It’s good to be true financial partners. On the heels of ESPN selling a 10% stake to the NFL, the network announced a “multi-year extension” of its long-running draft coverage.
ESPN has extended its draft rights through the company’s 50th anniversary in 2030, say sources. Front Office Sports reported in April that the four letters were close to an extension with the league.
Starting with the 2026 NFL Draft in Pittsburgh, Disney+ and Hulu will also stream individual draft presentations from ESPN, ABC, and ESPN Deportes. All offerings will also be available on ESPN’s new direct-to-consumer platform, which launches Aug. 21 for $29.99 a month. ESPN is also planning a new daily draft show for ESPN2, which will launch the day after the Super Bowl and air through that year’s event.
Only a year after its founding in 1979, ESPN transformed the formerly sleepy NFL Draft into a television property. Legend has it that when the start-up network asked Pete Rozelle about broadcasting GMs sitting around talking on phones from a New York hotel ballroom, even the publicity-savvy commissioner asked, “Why?”
The annual NFL Draft is now a three-day traveling carnival—part sporting event, part reality TV, part fashion event. ESPN’s coverage over the decades—from Chris Berman, Mel Kiper Jr., and the late Chris Mortensen to Mike Greenberg, Louis Riddick, Pat McAfee, and Kirk Herbstreit—has helped turn it into the league’s marquee offseason event.

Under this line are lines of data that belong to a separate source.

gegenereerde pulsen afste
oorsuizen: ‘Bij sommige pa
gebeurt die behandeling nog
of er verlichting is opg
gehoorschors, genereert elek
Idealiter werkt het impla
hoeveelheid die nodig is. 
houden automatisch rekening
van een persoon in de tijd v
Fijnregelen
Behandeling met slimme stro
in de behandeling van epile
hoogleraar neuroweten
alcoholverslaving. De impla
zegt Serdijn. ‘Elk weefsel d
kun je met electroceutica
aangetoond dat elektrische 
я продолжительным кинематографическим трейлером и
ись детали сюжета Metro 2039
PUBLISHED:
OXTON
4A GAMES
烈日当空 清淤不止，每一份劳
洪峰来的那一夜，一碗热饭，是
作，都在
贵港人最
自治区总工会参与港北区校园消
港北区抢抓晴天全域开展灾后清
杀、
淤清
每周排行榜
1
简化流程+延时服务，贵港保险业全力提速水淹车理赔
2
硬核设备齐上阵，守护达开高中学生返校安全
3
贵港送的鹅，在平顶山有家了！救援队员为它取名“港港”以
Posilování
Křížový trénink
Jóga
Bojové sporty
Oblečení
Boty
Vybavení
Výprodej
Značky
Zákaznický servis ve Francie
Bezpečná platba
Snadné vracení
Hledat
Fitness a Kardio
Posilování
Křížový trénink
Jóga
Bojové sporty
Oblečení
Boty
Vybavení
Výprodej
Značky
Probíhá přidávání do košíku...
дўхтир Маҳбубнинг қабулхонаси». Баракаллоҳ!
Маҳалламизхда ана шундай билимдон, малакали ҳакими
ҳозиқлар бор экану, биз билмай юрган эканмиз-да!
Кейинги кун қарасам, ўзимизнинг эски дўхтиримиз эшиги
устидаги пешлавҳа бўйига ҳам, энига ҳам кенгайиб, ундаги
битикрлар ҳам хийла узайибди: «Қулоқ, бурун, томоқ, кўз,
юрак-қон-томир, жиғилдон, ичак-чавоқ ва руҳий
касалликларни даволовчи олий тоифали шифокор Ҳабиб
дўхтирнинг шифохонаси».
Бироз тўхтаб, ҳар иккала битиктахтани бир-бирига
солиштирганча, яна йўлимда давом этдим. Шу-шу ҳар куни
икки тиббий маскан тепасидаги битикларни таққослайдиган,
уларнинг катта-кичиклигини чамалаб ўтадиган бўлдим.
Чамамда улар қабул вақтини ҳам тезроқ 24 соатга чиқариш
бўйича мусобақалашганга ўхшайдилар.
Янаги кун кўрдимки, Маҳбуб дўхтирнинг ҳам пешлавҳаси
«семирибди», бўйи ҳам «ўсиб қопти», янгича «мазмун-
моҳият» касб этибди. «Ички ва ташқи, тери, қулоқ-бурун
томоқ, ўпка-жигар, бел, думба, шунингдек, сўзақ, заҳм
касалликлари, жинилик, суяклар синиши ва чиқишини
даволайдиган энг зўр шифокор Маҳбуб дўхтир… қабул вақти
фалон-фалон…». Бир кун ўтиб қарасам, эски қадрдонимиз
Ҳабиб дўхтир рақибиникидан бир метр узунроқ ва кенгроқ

While rival Fox Sports got its foot in the door via a simulcast with NFL Network in 2018, ESPN’s parent Disney counterattacked with a college-centric version hosted by Herbstreit starting in 2019 that’s been a big addition to the coverage.
But ESPN’s contract to simulcast draft coverage across the four letters and ABC expired after the 2024 season. The brass in Bristol and Burbank faced the almost unbearable prospect of waving goodbye to the property after 46 years.
Even though the league’s own NFL Network added its own draft coverage in 2006, ESPN has been and continues to be the clear favorite among viewers. Looking forward, YouTube could still be in play for international draft rights. But Netflix declined to bid on rights, said sources. So in the U.S. market at least, draft coverage will belong to ESPN, ABC, and NFL Network.